_Problem_
Wherever a line of the data contains "Trabalhadores", copy that line.

------------------------------------------------------------------------

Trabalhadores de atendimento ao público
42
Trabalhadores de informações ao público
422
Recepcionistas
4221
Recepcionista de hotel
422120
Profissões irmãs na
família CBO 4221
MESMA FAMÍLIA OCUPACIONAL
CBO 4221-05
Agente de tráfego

------------------------------------------------------------------------

_Expected answer_
Trabalhadores de atendimento ao público
Trabalhadores de informações ao público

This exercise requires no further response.